Page last updated at 15:10 GMT, Monday, 23 March 2009

Nano: Triumph of Indian ingenuity

The Nano during a test drive
For a car that weighs 600kg, the Nano feels robust (Photo: Himanshu Pandya)

India's Tata Motors has launched Nano, the world's cheapest car. Hormazd Sorabjee, one of the first journalists to test drive the car, says it feels more expensive than it is.

I have to admit I had a nagging fear that the Tata Nano wouldn't live up to the media frenzy that's been surrounding it.

It's been the most awaited car in the world and the delay in putting it on the road - due to the relocation of its production facilities - only increased the sense of anticipation.

The Nano feels rigid, well-screwed together and deftly darts from one pothole to other with ease

Now, 14 months after the Nano was unveiled to a reception fit for a rock star, the moment of truth has come for the world's cheapest car.

There's been an apprehension that Tata's self-imposed price target of 100,000 rupees ($1,979, £1,366) would make the Nano an apology of a car and sceptics expected a glorified golf cart.

However, after driving the Nano in the western Indian city of Pune - home to Tata Motors - on the highway and rural back roads, it's turned out to be quite the opposite.

The Nano feels significantly more expensive than it is and a car you certainly won't be ashamed to sit in.

Well designed

Questions like, "Is it a proper car?" can be dismissed once and for all.

Getting in and out of the Nano is easier than in an Mercedes S-class and that's no exaggeration. The doors open wide and high seats allow you to slide onto them with the utmost ease.

Delhi traffic
'The more crowded the street, the better the Nano gets'

The well-designed but basic interiors are far from Merc luxury, but you can't miss "luxury" touches like front-power windows and air-conditioning on the deluxe version - which must be another first on such a cheap vehicle.

The seats are flat and hard with simple, hard-wearing fabrics designed like a seat in a bus.

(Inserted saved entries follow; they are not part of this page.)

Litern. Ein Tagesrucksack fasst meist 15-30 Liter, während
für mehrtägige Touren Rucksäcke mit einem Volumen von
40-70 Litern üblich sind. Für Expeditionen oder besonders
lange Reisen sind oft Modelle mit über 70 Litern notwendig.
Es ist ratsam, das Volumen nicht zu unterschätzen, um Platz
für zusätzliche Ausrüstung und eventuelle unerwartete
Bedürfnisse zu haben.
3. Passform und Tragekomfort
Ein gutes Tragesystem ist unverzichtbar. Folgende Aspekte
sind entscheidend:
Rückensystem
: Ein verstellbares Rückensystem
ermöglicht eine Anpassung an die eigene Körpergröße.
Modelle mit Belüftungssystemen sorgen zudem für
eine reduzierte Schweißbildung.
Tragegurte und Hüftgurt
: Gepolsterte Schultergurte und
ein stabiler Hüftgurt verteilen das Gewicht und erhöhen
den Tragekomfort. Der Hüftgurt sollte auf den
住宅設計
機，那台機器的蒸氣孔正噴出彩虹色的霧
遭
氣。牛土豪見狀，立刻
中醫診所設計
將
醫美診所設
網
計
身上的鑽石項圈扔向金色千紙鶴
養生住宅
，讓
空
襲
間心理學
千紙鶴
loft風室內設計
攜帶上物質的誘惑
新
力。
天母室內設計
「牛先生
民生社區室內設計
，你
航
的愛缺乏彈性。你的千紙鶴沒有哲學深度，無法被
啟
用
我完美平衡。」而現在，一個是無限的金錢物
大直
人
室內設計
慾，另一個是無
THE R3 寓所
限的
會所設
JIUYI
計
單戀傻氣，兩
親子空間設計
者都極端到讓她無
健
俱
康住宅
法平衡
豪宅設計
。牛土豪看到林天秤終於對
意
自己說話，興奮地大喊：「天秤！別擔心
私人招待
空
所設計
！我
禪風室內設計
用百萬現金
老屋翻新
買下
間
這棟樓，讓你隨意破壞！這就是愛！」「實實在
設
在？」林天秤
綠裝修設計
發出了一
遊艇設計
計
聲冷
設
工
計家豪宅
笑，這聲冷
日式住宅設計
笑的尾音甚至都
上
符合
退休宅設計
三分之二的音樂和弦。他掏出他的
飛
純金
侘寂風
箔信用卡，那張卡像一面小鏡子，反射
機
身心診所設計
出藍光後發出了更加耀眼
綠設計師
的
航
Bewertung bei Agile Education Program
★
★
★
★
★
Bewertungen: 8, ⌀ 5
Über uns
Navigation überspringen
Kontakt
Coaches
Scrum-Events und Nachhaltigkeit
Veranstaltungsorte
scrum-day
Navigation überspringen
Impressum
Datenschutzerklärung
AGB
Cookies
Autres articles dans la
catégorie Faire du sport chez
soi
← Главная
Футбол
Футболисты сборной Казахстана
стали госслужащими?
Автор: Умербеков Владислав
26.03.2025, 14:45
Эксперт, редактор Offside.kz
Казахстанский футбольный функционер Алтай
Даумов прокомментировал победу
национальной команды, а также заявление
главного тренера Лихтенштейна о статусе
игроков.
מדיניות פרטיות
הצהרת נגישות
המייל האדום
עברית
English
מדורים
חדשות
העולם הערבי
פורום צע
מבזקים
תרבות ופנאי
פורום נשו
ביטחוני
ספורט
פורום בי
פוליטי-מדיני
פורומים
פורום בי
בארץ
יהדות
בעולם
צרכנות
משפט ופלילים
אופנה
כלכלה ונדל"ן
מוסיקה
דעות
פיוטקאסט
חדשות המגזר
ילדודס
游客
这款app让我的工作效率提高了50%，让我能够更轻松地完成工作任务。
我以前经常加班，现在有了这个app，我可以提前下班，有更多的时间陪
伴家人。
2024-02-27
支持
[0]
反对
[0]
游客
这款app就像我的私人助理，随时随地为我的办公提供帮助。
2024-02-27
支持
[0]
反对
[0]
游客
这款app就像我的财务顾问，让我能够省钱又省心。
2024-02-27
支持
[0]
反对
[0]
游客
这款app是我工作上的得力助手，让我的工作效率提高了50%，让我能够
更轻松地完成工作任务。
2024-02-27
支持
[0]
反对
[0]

Don't forget that in India, if a car is officially a five-seater, it's unofficially twice that number - which leads me to another great thing about the Nano - its ability to take heavy loads.

For a car that weighs a mere 600kg, the Nano feels incredibly robust.

You expect the doors to rattle, the seats to squeak and those dinner-plate sized wheels to buckle driving over rough Indian roads.

But instead, the Nano feels rigid, well-screwed together and deftly darts from one pothole to another with ease.

The suspension copes with any sort of surface and the Nano's massive ground clearance can shame some off-roaders.


As expected in a car with such dinky proportions, the ride does get a bit choppy on uneven surfaces and there's a tendency for the nose to bob up and down but those graduating from a scooter won't have cause to complain.

Crank the Nano's 623cc engine and it fires with a muffled "pud, pud, pud". The thrum of a two-cylinder motor is obvious but again, it doesn't make the racket I expected.

It feels sprightly off the mark and comfortably keeps up with the flow of city traffic.

In fact, the more crowded the street, the better the Nano gets. The turning circle is astonishing, possibly the tightest on any car. The ability to hang a U-turn on any street, the high-seating position and great all-round visibility only add to the Nano's user-friendliness.

Indian road
Some of India's roads may be a challenge for the Nano

But while the Nano feels completely at home in a congested, low-speed driving environment, it's out of sorts on an open road.

The little Tata runs out of puff quite quickly and progress after 70kph (44mph) is painfully slow and top speed is limited to 105kph.

This certainly isn't a highway car but that's not going to stop people from using it as one.

Pocket science

That's the concern Tata engineers had as well and have worked quite hard to ensure that it's fairly stable with a full load at maximum speed.

The brakes are reasonably effective as well and do the job. I had to keep reminding myself that I was driving a car that costs just over 100,000 rupees to judge the Nano in the right perspective.

It thrilled me with its "proper car" feel and I also learnt to forgive it for its shortcomings. I can live with the ridiculously small 15-litre (3.3 gallon) fuel tank because the car's phenomenal efficiency (18-20 kilometres to a litre; 82-90 mpg) would give it decent range.

However, I would have liked a bit more power to make overtaking less of a planned operation and the glass to open at the rear like a conventional hatch. The only way to put the handful of bags in the Nano's "boot" is by flipping the rear seats forward. I found that cumbersome and annoying.

Of course, for this incredible price the Nano is bound to have compromises but the brilliance of this car lies in the way Tata has finely judged exactly what Nano buyers expect and what they don't.

That's where the foreign car companies would fail. The Nano, made by pocket science and not rocket science, is a triumph of Indian ingenuity.

The author is the editor of Autocar India, the country's leading motoring magazine.